8:00 PM, 8th June, 2010
Pepe le Pew breaks into a perfume shop and faces off with the owner’s female cat. Only children’s entertainment of this era would include sexual overtones (it’s French, so it’s OK) and suicides! Winner of the Best Short Subject (Cartoon) Oscar of 1950.
Print Courtesy of the National Film and Sound Archive
8:07 PM, 8th June, 2010
Dear God, that is a seriously cheesy title. I do hope this movie isn’t a cheap sleazy knock-off like its title. Sorry, but it had to be said, if only to get it out of the way.

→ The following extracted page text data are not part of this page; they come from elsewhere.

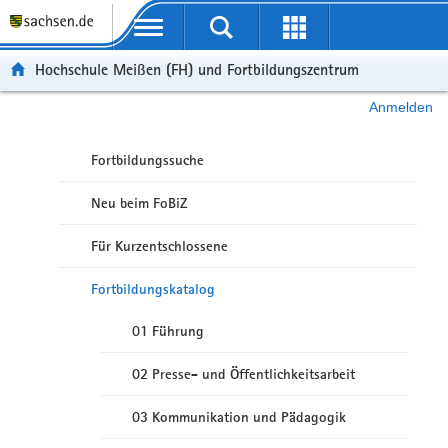
Portalübergreifende Navigation
Hochschule Meißen (FH) und Fortbildungszentrum
Anmelden
Fortbildungssuche
Neu beim FoBiZ
Für Kurzentschlossene
Fortbildungskatalog
01 Führung
02 Presse- und Öffentlichkeitsarbeit
03 Kommunikation und Pädagogik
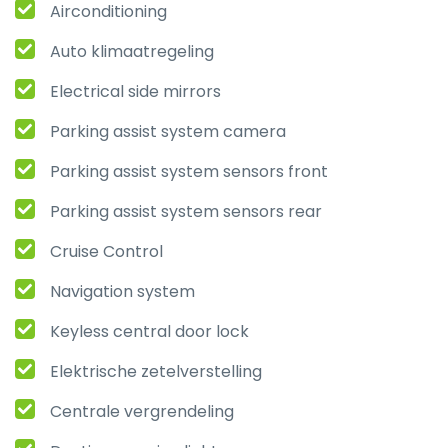
Airconditioning
Auto klimaatregeling
Electrical side mirrors
Parking assist system camera
Parking assist system sensors front
Parking assist system sensors rear
Cruise Control
Navigation system
Keyless central door lock
Elektrische zetelverstelling
Centrale vergrendeling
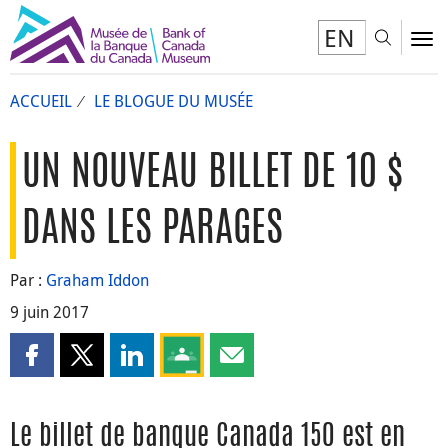
EN
Toggl
To
ACCUEIL
LE BLOGUE DU MUSÉE
UN NOUVEAU BILLET DE 10 $
DANS LES PARAGES
Par :
Graham Iddon
9 juin 2017
Partager cette page sur Facebook
Partager cette page sur X
Partager cette page sur LinkedIn
Partagez cette page sur Google Clas
Partager cette page par courri
Le billet de banque Canada 150 est en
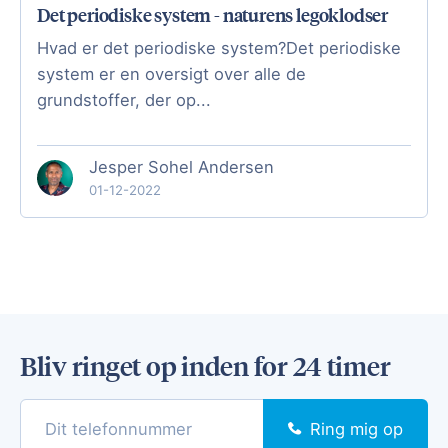
Det periodiske system - naturens legoklodser
Hvad er det periodiske system?Det periodiske
system er en oversigt over alle de
grundstoffer, der op...
Jesper Sohel Andersen
01-12-2022
Bliv ringet op inden for 24 timer
Ring mig op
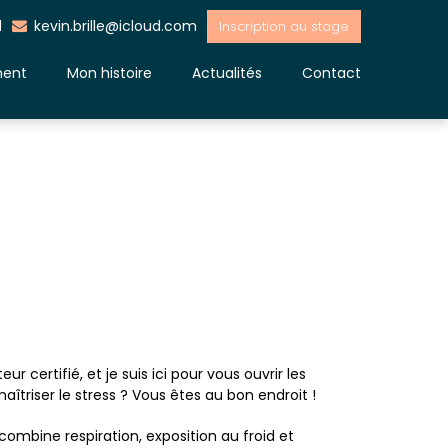
1
kevin.brille@icloud.com
Inscription au stage
ment
Mon histoire
Actualités
Contact
teur certifié, et je suis ici pour vous ouvrir les
îtriser le stress ? Vous êtes au bon endroit !
ombine respiration, exposition au froid et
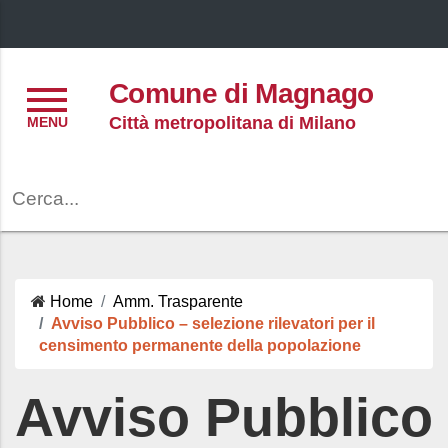
Menu
Comune di Magnago
Città metropolitana di Milano
Cerca
Home
Amm. Trasparente
Avviso Pubblico – selezione rilevatori per il
censimento permanente della popolazione
Avviso Pubblico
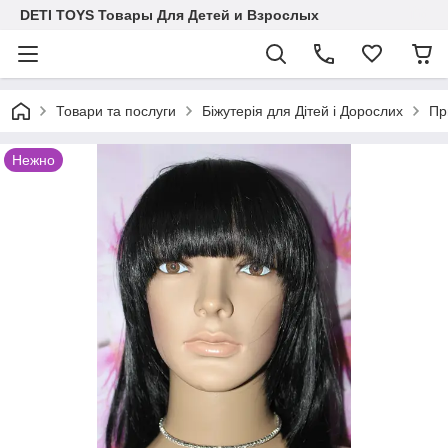
DETI TOYS Товары Для Детей и Взрослых
Товари та послуги
Біжутерія для Дітей і Дорослих
Пр
Нежно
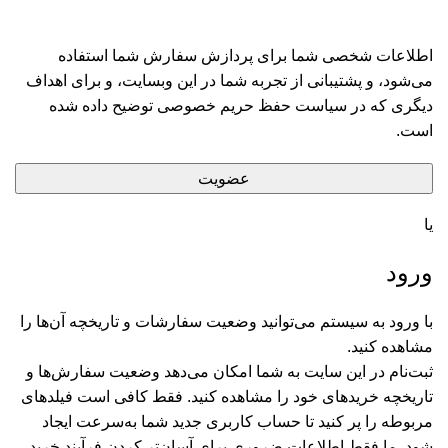
اطلاعات شخصی شما برای پردازش سفارش شما استفاده
می‌شود، و پشتیبانی از تجربه شما در این وبسایت، و برای اهداف
دیگری که در
سیاست حفظ حریم خصوصی
توضیح داده شده
است.
عضویت
یا
ورود
با ورود به سیستم می‌توانید وضعیت سفارشات و تاریخچه آن‌ها را
مشاهده کنید.
ثبت‌نام در این سایت به شما امکان می‌دهد وضعیت سفارش‌ها و
تاریخچه خریدهای خود را مشاهده کنید. فقط کافی است فیلدهای
مربوطه را پر کنید تا حساب کاربری جدید شما به‌سرعت ایجاد
شود. ما فقط اطلاعات ضروری برای آسان‌تر کردن فرآیند خرید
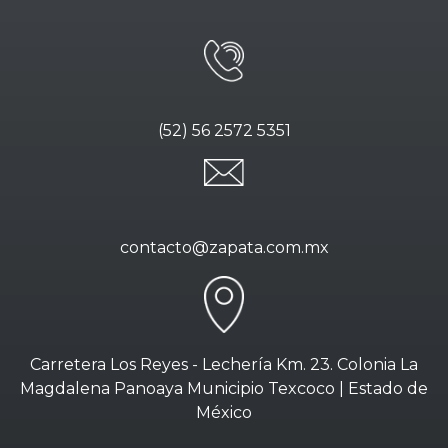
(52) 56 2572 5351
contacto@zapata.com.mx
Carretera Los Reyes - Lechería Km. 23. Colonia La
Magdalena Panoaya Municipio Texcoco | Estado de
México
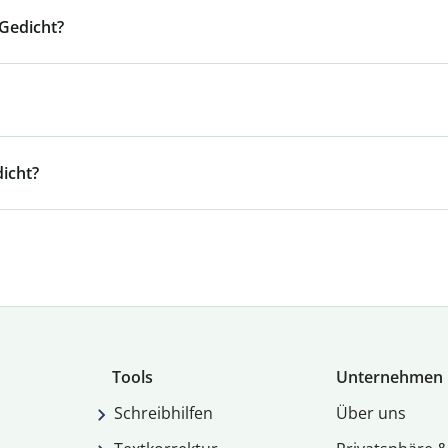
Gedicht?
icht?
Tools
Unternehmen
Schreibhilfen
Über uns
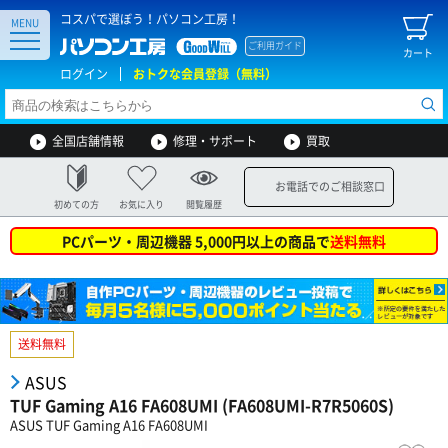
コスパで選ぼう！パソコン工房！
MENU
ご利用ガイド
カート
ログイン
おトクな会員登録（無料）
全国店舗情報
修理・サポート
買取
お電話でのご相談窓口
初めての方
お気に入り
閲覧履歴
PCパーツ・周辺機器 5,000円以上の商品で
送料無料
送料無料
ASUS
TUF Gaming A16 FA608UMI (FA608UMI-R7R5060S)
ASUS TUF Gaming A16 FA608UMI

Ok, ok, ok. About the movie: it’s got John Travolta (as FBI agent Charlie Wax). Yeah, yeah, John’s getting on a bit – I’ve read he’s actually really bald now – but he’s not all that bad looking, and he’s been in a lot of good things. It’s also got Jonathan Rhys Meyers (as James Reece, an employee at the US embassy in Paris). He’s also been in a lot of good things, and is younger and much cuter for those who want male eye-candy. It’s got some hot chicks in it – it has to; after all it’s called From Paris With Love, and there will be sex scenes. Well, brief ones.
Um, what else? Oh yeah, plot: there’s gonna be a terrorist attack on Paris. Our stars are the good guys. The other guys are the bad guys. The good guys will waste the bad guys. Seriously large amounts of blood and violence. And drugs. And prostitutes. And cool dialogue: “Shoot the f*cker.”. “Next time I tell you to shoot the f*cker, shoot the f*cker!” And so on. You get the picture.
Ok, maybe it will be a sleazy action knock-off (but it won’t have been cheap, not with livestock like the lead actors) but what the hell, when has that ever stopped a real action-lovin’ guy seeing a real action movie? And you may even be able to con your woman into coming and seeing it with you if you tell her it’s about Paris and Love. Ok, that really was cheap and sleazy, I’d better stop now. Just see the damn movie, ok?